**ACTIVITY:**
Scan the entries for "held". Every line that holds it is to be copied.

##### EXERCISE MATERIALS

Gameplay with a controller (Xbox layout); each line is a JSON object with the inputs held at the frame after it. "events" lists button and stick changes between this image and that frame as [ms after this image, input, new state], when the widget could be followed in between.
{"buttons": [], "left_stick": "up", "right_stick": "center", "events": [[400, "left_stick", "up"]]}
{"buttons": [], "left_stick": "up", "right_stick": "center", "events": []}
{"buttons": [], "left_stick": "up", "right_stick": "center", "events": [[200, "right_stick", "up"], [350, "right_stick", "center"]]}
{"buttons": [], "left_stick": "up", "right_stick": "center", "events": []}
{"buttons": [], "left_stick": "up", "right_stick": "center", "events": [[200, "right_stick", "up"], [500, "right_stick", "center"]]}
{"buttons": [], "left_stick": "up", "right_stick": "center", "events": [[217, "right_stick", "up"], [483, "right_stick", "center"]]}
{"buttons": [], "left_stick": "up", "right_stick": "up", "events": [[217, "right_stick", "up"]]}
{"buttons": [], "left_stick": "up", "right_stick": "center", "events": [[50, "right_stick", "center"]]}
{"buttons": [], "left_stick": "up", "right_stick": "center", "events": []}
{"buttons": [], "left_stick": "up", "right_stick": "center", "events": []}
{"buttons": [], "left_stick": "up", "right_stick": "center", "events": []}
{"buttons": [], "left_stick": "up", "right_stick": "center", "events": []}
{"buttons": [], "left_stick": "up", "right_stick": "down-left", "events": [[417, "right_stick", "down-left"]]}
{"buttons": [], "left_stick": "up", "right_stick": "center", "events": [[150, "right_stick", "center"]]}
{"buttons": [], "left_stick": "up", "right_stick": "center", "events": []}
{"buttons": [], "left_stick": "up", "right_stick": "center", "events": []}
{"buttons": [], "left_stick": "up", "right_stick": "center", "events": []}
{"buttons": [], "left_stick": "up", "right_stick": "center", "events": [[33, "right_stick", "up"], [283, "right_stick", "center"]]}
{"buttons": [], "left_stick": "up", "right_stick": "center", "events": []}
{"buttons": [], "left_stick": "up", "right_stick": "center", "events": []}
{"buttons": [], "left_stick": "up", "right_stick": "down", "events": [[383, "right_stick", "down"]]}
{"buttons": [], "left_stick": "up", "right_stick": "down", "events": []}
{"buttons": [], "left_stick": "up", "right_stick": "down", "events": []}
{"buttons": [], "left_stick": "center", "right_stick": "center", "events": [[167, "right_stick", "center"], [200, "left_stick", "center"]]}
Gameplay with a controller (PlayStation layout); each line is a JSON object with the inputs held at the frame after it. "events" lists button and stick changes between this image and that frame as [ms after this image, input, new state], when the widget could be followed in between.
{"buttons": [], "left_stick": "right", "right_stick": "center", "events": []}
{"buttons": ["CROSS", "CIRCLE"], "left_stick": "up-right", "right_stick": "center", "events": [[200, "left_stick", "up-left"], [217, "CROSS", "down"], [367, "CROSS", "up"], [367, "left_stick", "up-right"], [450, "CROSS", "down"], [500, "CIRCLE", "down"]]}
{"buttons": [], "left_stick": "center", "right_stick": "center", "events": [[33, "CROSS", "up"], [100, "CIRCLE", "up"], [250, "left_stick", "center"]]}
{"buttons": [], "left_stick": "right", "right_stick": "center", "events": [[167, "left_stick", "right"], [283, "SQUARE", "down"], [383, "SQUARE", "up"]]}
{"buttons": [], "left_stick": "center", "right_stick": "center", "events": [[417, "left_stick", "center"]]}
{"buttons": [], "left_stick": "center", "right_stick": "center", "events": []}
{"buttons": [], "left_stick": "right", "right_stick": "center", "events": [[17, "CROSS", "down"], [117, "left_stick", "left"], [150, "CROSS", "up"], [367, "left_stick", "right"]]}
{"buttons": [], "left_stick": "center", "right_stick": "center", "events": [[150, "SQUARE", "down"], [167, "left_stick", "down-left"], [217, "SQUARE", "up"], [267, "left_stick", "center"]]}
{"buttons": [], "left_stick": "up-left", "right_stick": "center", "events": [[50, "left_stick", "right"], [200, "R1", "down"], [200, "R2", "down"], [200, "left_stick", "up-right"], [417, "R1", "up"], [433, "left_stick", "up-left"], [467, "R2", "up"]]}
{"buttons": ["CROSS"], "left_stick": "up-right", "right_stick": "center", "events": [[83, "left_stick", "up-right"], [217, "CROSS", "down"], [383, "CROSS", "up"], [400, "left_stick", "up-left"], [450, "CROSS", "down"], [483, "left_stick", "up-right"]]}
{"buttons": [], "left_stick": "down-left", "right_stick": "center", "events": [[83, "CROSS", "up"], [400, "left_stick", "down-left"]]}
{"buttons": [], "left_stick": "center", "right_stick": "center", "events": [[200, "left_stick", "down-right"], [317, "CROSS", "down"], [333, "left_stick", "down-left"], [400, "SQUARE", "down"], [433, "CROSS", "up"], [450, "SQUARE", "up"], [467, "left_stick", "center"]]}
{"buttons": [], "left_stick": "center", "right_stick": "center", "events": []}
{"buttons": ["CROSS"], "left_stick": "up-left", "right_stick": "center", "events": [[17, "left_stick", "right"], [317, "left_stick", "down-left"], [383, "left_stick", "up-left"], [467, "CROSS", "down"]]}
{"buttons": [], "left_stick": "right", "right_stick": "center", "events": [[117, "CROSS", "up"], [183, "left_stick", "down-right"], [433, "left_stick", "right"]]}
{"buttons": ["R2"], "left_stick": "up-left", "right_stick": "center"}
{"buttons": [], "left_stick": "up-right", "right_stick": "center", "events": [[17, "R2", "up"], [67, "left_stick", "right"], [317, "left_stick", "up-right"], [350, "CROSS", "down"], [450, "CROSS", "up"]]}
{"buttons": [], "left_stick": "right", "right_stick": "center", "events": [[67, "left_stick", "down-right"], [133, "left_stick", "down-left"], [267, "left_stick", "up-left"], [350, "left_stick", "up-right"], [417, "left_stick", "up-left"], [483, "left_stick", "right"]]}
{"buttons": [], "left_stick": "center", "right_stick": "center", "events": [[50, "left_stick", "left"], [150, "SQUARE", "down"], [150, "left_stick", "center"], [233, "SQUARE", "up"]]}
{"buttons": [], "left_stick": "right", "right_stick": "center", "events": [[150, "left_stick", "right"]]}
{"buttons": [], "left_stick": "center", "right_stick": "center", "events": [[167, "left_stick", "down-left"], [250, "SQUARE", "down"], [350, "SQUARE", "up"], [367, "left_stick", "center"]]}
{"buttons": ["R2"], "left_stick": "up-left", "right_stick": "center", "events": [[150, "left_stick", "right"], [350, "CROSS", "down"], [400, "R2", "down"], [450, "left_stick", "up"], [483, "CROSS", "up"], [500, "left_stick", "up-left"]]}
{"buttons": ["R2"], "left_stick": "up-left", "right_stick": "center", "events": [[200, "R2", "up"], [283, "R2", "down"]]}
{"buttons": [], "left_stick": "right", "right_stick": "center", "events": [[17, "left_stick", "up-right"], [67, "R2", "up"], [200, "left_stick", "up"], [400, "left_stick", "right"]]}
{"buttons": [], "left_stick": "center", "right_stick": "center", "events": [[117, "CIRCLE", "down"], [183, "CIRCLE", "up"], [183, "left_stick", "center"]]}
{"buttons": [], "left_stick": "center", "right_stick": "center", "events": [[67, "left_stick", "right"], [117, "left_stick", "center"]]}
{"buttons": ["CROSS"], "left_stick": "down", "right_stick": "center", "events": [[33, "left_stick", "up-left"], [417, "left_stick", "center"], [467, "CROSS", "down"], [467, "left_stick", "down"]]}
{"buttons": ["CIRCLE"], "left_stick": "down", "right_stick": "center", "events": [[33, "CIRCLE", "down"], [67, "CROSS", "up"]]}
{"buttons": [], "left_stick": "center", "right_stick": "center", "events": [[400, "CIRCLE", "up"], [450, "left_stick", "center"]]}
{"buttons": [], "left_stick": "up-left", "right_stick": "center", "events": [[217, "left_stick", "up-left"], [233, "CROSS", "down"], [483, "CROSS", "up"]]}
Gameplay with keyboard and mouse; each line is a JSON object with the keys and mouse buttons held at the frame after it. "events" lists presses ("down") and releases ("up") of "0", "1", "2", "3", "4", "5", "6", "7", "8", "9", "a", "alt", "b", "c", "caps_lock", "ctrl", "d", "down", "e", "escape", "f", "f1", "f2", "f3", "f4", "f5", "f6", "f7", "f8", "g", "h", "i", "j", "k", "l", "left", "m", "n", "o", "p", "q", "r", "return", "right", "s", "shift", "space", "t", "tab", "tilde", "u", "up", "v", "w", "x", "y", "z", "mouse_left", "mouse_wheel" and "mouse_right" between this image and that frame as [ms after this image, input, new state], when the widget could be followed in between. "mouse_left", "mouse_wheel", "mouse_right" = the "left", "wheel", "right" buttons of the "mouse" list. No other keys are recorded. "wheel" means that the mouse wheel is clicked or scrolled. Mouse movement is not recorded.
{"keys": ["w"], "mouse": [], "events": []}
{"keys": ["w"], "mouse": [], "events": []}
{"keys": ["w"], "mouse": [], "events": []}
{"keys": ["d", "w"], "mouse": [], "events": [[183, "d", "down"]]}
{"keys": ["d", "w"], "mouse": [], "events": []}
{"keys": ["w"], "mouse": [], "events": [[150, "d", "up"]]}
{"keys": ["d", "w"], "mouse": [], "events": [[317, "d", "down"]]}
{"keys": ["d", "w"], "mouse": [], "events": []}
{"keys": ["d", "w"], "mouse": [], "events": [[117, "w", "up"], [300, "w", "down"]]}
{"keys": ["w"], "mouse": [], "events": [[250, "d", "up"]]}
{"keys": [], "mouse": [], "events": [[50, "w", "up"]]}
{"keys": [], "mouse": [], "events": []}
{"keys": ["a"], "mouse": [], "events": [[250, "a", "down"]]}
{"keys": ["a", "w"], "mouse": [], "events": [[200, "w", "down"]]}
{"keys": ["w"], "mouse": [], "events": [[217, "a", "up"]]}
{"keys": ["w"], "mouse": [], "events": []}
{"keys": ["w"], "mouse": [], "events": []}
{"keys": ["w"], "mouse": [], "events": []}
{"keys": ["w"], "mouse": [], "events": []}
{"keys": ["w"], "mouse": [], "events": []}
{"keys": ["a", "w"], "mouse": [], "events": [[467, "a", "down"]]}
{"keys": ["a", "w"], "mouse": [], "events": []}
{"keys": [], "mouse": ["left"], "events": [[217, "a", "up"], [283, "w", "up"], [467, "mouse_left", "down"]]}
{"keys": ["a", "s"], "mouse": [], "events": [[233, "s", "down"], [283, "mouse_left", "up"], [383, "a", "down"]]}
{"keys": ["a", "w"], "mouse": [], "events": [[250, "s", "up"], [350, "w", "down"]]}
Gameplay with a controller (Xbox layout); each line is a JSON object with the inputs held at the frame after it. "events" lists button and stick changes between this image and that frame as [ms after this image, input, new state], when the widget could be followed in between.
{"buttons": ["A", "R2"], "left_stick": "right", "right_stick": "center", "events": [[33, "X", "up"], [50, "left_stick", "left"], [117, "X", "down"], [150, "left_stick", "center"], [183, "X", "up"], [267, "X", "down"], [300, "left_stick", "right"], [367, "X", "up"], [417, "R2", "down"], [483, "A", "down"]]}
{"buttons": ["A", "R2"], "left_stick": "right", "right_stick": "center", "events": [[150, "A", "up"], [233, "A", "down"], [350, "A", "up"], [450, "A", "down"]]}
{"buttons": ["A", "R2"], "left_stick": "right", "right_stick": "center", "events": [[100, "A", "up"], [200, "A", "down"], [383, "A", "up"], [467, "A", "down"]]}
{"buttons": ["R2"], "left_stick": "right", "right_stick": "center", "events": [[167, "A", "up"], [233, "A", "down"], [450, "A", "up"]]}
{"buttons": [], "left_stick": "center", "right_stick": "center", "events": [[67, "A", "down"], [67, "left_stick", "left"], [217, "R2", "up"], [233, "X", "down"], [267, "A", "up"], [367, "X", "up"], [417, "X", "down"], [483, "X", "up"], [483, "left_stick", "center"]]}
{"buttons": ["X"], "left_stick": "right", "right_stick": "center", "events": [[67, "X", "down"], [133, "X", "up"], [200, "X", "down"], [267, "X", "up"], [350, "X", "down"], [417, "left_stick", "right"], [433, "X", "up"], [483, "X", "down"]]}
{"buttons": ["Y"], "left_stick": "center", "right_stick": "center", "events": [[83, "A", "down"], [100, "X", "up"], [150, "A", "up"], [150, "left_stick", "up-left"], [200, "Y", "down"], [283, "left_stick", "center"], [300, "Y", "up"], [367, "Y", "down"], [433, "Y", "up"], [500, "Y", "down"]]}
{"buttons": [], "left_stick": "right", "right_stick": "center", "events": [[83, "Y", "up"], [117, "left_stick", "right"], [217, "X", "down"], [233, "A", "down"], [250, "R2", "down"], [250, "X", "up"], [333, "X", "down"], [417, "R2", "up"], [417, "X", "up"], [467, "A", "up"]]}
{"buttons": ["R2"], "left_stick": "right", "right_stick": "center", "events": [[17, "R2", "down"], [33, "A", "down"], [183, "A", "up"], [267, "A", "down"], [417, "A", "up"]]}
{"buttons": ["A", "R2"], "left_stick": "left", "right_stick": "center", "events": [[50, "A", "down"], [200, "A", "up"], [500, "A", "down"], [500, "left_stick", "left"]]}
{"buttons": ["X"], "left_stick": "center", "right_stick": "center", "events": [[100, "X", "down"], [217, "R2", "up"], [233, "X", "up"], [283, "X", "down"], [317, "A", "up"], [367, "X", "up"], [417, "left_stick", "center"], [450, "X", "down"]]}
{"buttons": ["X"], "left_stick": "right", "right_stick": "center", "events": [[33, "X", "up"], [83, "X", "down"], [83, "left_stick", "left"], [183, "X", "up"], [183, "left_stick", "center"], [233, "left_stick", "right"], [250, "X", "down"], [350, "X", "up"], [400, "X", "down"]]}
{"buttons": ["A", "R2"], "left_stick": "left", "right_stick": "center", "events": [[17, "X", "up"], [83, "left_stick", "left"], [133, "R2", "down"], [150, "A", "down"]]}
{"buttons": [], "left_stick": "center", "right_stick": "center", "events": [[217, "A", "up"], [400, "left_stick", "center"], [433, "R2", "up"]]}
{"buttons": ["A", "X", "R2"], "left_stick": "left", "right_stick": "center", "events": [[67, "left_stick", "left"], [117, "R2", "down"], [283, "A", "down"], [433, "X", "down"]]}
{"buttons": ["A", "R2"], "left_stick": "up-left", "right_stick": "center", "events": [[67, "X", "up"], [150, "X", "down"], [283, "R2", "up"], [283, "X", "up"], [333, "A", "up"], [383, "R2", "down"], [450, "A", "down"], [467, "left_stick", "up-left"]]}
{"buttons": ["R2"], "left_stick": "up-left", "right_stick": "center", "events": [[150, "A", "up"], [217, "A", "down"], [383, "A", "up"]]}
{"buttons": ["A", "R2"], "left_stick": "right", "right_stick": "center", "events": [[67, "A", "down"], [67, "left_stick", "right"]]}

##########

**EXERCISE OUTPUT:**
Gameplay with a controller (Xbox layout); each line is a JSON object with the inputs held at the frame after it. "events" lists button and stick changes between this image and that frame as [ms after this image, input, new state], when the widget could be followed in between.
Gameplay with a controller (PlayStation layout); each line is a JSON object with the inputs held at the frame after it. "events" lists button and stick changes between this image and that frame as [ms after this image, input, new state], when the widget could be followed in between.
Gameplay with keyboard and mouse; each line is a JSON object with the keys and mouse buttons held at the frame after it. "events" lists presses ("down") and releases ("up") of "0", "1", "2", "3", "4", "5", "6", "7", "8", "9", "a", "alt", "b", "c", "caps_lock", "ctrl", "d", "down", "e", "escape", "f", "f1", "f2", "f3", "f4", "f5", "f6", "f7", "f8", "g", "h", "i", "j", "k", "l", "left", "m", "n", "o", "p", "q", "r", "return", "right", "s", "shift", "space", "t", "tab", "tilde", "u", "up", "v", "w", "x", "y", "z", "mouse_left", "mouse_wheel" and "mouse_right" between this image and that frame as [ms after this image, input, new state], when the widget could be followed in between. "mouse_left", "mouse_wheel", "mouse_right" = the "left", "wheel", "right" buttons of the "mouse" list. No other keys are recorded. "wheel" means that the mouse wheel is clicked or scrolled. Mouse movement is not recorded.
Gameplay with a controller (Xbox layout); each line is a JSON object with the inputs held at the frame after it. "events" lists button and stick changes between this image and that frame as [ms after this image, input, new state], when the widget could be followed in between.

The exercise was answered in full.